Just asking before I give any advice or something because the answer or advice will differ. If that makes any sense. 

Sent from my SM-G935F using Tapatalk


----------



## Silver (23/3/17)

antonherbst said:


> Hello fellow Vapers. I need either some guidance or a kick in the ass but i need help or motivation. As of late i have been having a very difficult time to self motivate myself. I have always been the type of guy that would be up at 5 in the morning go to the gym and then start my busy schedule of work, study, family and trail running. Nowadays all of that is out the door. I don't totally feel like a failure yet but it seems to be creeping up on me and i want to stop it from causing personal problems. If the admin team thinks this is not a story to be posted here they are welcome to remove the whole thing and i would understand. I just need guidance or to see that i am not the only one with this problem. In advance i am not giving up on myself but i need something to get over this.
> 
> Thanks
> 
> ...



Hi @antonherbst 
Hang in there!
I know what you mean - 
Sometimes life does get overwhelming and it saps one's motivation big time.
Having periods of less motivation, is in my view, perfectly normal. 

Take a bit of time out and reflect on the good things you have achieved already in your life. Write them down.

Reactions: Like 1 | Agree 1


----------



## blujeenz (23/3/17)

I think its just cycles one goes through.
I go through periods of "couldn't be bothered" even on the diy aspect.

Being gungho hoorah all the time would be unnatural anyway.

Reactions: Like 1 | Agree 2


----------



## Anneries (23/3/17)

I am in no means a qualified facilitator. But I can relate. I was in the same space not too long ago, the same with my wife. The one main thing, that you have already done, is realise that something is not 100% and asked for assistance. The next is what @Silver said, take time to reflect on the positive. 
I do not know your circumstances or work load etc. But if it is at all possible, take a long weekend. Go somewhere where you can gain energy again. For some people like us, my wife and I, it was a weekend away on the farm, no technology, nothing else, just us and the kids. We spent 3 days, 2 nights, and came back re-energized and ready for everything again. We couldnt check emails, forums, news etc. 
Something else that might work is small changes. Make a small change in your daily routine, make it something that will have a positive impact. Something stupid like growing your own herbs.
All the best and hang in there. Everything will turn for the better!

Reactions: Like 3 | Agree 1


----------



## antonherbst (23/3/17)

Thanks for all the ideas and reminding me it does happen to other people also. . I am going to take something from all of you and use it to make myself get back up and running again. 
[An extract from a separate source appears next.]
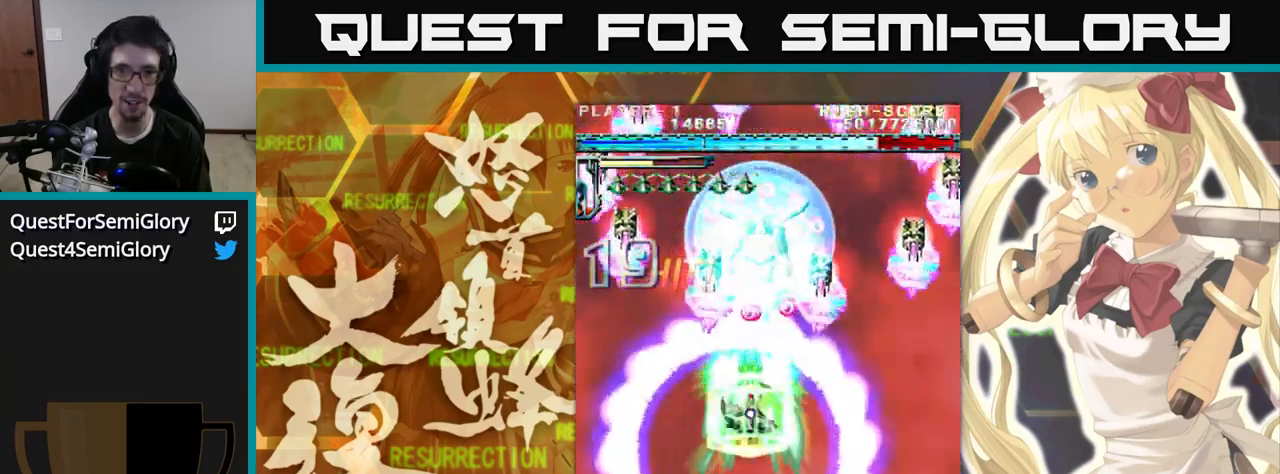
{"dt_ms": 500, "buttons": [], "left_stick": "up", "events": []}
Sent from my iPhone using Tapatalk

Reactions: Like 2 | Winner 1


----------



## antonherbst (23/3/17)

wiesbang said:


> Hey
> 
> First thing, the not doing the things you used to is it because you feel tired or drained + not being motivated?
> Or is it purely because you feel unmotivated?
> ...



I cant really say that is it linked to just one of the 2 but maybe a mix of both in a 50/50 ratio because i still do work and try to catch up to the rush of everyday life and try to get routine again. Maybe its just a sign i need to stop, reflect and gather the base good stuff again and then reset my schedule to the good. 


Sent from my iPhone using Tapatalk

Reactions: Agree 2


----------



## wiesbang (23/3/17)

antonherbst said:


> I cant really say that is it linked to just one of the 2 but maybe a mix of both in a 50/50 ratio because i still do work and try to catch up to the rush of everyday life and try to get routine again. Maybe its just a sign i need to stop, reflect and gather the base good stuff again and then reset my schedule to the good.
> 
> 
> Sent from my iPhone using Tapatalk


I would suggest having your Vit B12 and Iron levels tested.

I had the same problem. Felt so unmotivated and just didn't want to do anything and always tired. 
Even though I know I suffer from depression so that is kind of normal every day feeling for me but it was worse than I normally am. Dr had my levels tested and both was rock bottom. Had the B12 injection and Iron infusion and felt tons better!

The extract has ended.